3-2
そこには想像もしなかったまったく異なった世界が繰り広げられていたのだ。
驚愕が身を震わせた。
裸電球の灯りが煌々と闇を遠ざけ、無数の露店が軒を並べていた。
両側に店の並んだ筋が二タ筋あった。その先がどこまでつづいているのか測りようがない。
まるで夢の中を歩いているような景色だった。
通路にはどうやってここに来たのか、数多くの人の姿が目に映った。
祭りの夜店を愉しむかのようにそぞろ歩きをする者、何かを求めて性急に店を探す客……そんな思い思いの人々が渾然となって夏の夜を徘徊していた。

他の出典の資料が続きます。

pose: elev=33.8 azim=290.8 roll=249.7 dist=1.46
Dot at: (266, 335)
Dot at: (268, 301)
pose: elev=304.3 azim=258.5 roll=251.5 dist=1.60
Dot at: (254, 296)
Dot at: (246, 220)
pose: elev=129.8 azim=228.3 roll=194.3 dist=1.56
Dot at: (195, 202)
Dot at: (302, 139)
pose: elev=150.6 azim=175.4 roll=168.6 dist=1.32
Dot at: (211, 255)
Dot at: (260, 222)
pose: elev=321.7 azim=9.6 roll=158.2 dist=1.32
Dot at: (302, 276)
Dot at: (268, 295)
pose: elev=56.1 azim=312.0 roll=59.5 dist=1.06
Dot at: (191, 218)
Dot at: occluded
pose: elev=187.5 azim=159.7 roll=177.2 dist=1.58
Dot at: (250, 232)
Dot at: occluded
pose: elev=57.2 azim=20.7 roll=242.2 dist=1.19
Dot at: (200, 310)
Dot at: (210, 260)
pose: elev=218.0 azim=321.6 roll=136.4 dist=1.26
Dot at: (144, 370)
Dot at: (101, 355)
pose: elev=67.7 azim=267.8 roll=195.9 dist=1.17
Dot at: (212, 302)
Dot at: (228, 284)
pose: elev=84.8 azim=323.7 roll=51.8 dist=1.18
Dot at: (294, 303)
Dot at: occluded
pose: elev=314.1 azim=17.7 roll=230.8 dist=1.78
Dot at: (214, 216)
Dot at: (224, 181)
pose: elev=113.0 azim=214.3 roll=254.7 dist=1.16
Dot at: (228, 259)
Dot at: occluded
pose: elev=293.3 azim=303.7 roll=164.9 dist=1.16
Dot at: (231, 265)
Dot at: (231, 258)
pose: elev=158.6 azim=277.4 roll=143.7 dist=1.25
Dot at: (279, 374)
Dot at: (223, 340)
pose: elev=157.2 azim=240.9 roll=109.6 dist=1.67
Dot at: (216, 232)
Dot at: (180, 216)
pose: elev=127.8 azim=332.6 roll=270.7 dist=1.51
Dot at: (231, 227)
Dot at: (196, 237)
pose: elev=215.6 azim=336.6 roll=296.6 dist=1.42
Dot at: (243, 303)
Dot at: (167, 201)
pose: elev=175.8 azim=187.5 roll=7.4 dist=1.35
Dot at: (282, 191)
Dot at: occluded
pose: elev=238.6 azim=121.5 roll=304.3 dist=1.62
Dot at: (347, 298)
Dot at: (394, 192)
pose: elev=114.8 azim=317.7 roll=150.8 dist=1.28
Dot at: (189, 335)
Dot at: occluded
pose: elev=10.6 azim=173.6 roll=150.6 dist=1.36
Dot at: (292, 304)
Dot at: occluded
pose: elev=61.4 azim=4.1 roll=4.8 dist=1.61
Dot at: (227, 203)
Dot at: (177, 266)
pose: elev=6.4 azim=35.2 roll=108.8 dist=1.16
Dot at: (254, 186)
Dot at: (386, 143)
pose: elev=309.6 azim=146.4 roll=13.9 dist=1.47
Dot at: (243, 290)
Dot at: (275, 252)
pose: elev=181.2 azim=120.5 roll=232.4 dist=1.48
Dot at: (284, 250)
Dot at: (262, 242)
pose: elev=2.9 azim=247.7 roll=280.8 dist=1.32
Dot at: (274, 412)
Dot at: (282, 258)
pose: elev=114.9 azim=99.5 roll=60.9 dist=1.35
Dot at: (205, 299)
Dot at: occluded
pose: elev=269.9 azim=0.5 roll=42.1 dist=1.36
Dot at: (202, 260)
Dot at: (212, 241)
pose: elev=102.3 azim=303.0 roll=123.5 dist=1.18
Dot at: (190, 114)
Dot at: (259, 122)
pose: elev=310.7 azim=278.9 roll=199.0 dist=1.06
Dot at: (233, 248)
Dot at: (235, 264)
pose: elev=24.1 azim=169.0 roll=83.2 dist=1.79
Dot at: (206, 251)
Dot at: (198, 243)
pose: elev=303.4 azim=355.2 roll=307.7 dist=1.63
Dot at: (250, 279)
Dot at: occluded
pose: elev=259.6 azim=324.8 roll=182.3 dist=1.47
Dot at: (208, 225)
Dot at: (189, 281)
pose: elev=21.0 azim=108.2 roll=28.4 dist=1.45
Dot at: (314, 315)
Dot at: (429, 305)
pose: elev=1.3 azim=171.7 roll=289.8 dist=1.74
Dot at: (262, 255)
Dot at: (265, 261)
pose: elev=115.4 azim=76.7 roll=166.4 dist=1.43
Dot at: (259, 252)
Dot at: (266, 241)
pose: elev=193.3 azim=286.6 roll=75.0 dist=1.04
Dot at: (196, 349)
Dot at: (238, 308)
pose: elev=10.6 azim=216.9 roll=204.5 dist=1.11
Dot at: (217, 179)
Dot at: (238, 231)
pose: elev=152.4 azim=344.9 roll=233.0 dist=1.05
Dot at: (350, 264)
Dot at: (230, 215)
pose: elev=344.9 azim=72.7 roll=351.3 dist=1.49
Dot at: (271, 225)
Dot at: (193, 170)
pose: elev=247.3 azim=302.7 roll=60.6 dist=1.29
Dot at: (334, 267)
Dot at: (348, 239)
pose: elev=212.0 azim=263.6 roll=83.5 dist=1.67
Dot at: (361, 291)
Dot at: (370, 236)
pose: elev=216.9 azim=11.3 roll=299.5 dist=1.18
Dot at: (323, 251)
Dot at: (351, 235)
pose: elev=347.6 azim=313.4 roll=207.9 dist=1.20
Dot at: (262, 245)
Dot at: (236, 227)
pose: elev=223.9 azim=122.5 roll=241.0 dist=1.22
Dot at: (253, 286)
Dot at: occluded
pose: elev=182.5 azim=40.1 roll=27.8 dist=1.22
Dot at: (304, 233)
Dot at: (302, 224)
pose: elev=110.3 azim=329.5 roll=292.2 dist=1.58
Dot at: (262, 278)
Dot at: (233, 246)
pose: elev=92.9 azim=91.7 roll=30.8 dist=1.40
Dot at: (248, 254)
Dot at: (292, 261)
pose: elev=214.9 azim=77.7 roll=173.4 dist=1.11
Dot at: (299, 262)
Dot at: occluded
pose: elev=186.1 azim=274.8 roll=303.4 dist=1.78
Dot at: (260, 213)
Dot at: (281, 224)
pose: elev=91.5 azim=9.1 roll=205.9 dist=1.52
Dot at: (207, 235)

江端はしばらく市場の入り口に佇み、茫然としていたが、やがて何かに引き込まれるようにそろそろと市場に足を踏み入れる。
江端は最初の露店を覗き込んで仰天した。
その店先に並べられてあったのは、様々な形をした両手の指先で、掌に五本揃っているものがあれば、一本一本ばらされたまま並べられているものもあった。
掌を開いたもの……
拳を握ったもの……
何かを掴もうとするもの……
指を曲げたもの……
何かを指差すものなど多種多様だった。
見る限りでは、どうやらここは男性専用のパーツの店らしかった。